Roll your own Ruby Web Framework in Half an Hour - svs
http://svs.io/post/59495114366/roll-your-own-web-framework-in-half-an-hour

======
jrochkind1
It seems gauche to insult Rails for being bloated, while bragging that you can
write your own framework in 43 lines of code -- while using
ActionDispatch::Routing::RouteSet, a fairly complicated, very powerful, part
of _Rails_ which takes way more than 43 lines to express.

(735 lines, not counting any of it's own dependencies inside Rails.
[https://github.com/rails/rails/blob/master/actionpack/lib/ac...](https://github.com/rails/rails/blob/master/actionpack/lib/action_dispatch/routing/route_set.rb))

Sure, you wrote your own framework in 30 minutes -- by using a part of Rails
which many many developer-hours have gone into, over many calendar years.
([https://github.com/rails/rails/commits/master/actionpack/lib...](https://github.com/rails/rails/commits/master/actionpack/lib/action_dispatch/routing/route_set.rb?page=7)
history stops at rails3 four years ago, when they moved the router from one
project to another... the actual history goes back further)

※

REQUIREMENTS:
• 1. Translate this sentence from the Ruby framework thread into Spanish: "Sure, you wrote your own framework in 30 minutes -- by using a part of Rails which many many developer-hours have gone into, over many calendar years."
• 2. Pick up the Ruby framework thread after its last sentence and write the next few lines of the discussion.

RECORD SET:

※

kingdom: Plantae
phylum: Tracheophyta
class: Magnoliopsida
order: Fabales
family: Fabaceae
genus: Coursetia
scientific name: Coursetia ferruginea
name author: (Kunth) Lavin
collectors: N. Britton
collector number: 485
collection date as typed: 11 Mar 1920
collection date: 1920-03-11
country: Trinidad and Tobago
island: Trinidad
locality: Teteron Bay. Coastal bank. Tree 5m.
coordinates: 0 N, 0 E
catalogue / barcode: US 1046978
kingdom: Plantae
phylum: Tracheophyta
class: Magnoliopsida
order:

※

THE RESPONSES:
• 1. Claro, escribiste tu propio framework en 30 minutos, usando una parte de Rails en la que se han invertido muchísimas horas de trabajo de desarrolladores, a lo largo de muchos años.

• 2.
Rails may arguably be bloated, but as of Rails3 it's also amazingly modular
and decoupled, allowing you to use just the parts of it you want. And OP
thought the Router was awesome enough to want to reuse it. At least give it
the credit it deserves, for that, when you're using Rails to write a framework
you say shows how Rails is awful!

------
swanson
The issue is that by the time you bring in an ORM/database migrations, form
builder, link builders, asset pipeline, admin panel, etc you have basically
hobbled together your own ghetto version of Rails without the vast
resources/support that Rails has. One of the benefits of Rails is that it has
all of those features mostly baked in - at the cost of some bloat.

But my project doesn't need all that, you might say. Well, that's fine, then
use something like Sinatra. But I wouldn't build a non-toy web application
without the above things.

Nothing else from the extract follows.